Uganda MPs approve ending oil imports through Kenya
A key broker of the latest deal to end South Sudan’s civil war diverted European weapons to South Sudan’s military despite an EU arms embargo, a new report says. It also asks how a US military jet ended up deployed in South Sudan in possible violation of arms export controls.
The London-based Conflict Armament Research report , released on Thursday, raises questions about Uganda’s support for neighbouring South Sudan’s government even as it promotes itself as a neutral negotiator in one of Africa’s deadliest conflicts.
South Sudan’s warring sides signed the peace agreement in September to end a five-year civil war that has killed nearly 400 000 people. Previous deals have collapsed in gunfire. The new report is a “forensic picture of how prohibitions on arms transfers to the warring parties have failed,” said Conflict Armament Research’s executive director, James Bevan.
The report says Uganda bought arms and ammunition from at least three EU members – Bulgaria, Romania and Slovakia – that were diverted to South Sudan’s military and armed allies in Sudan. The transfers occurred before the United Nations Security Council imposed its own arms embargo on South Sudan earlier this year but well after the EU embargo.
With the Bulgarian weapons, “South Sudan arranged for Uganda to issue end-user certificates (the essential paperwork for an international arms transfer) … to make it look like these weapons were for the use of the Ugandan armed forces when in fact they were always destined for South Sudan,” said Mike Lewis, the head of regional operations for Conflict Armament Research.
It is less clear whether Uganda’s government, a key US security ally in the region, was complicit in the diversion of ammunition shipped to it from Romania and Slovakia in 2015, Lewis said.
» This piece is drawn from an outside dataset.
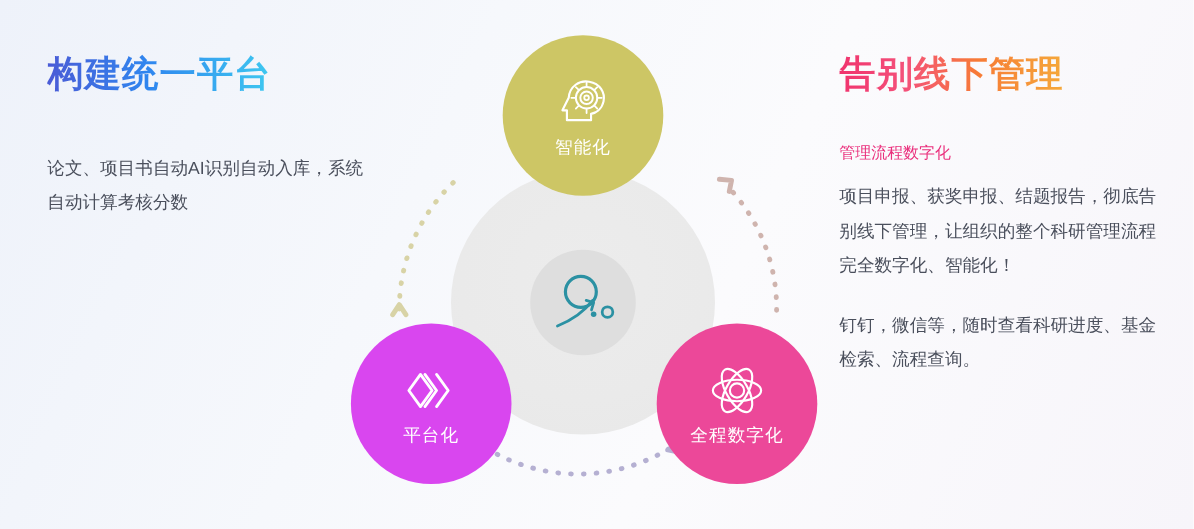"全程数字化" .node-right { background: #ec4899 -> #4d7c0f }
Some of the ammunition was discovered with Sudan-based militias allied with South Sudan’s military.
Uganda’s government did not reply to evidence sent to it, Lewis said. Uganda’s military spokesperson, Brigadier Richard Karemire, told The Associated Press he had not seen the report. “For us, we support the peace process in South Sudan,” he said.
South Sudan’s information minister Michael Makuei Lueth rejected the findings as fake. “We don’t even have money to buy arms and now we need money for the peace agreement,” he told the AP. He added: “How can they pass an arms embargo and expect others to abide by it? If the EU has passed an arms embargo that’s up to them, but we in African countries, we’re not a member of the EU and we’re not bound by it.”
As for the exporting countries, there is no suggestion they were complicit in, or even aware of, the diversion, the new report says.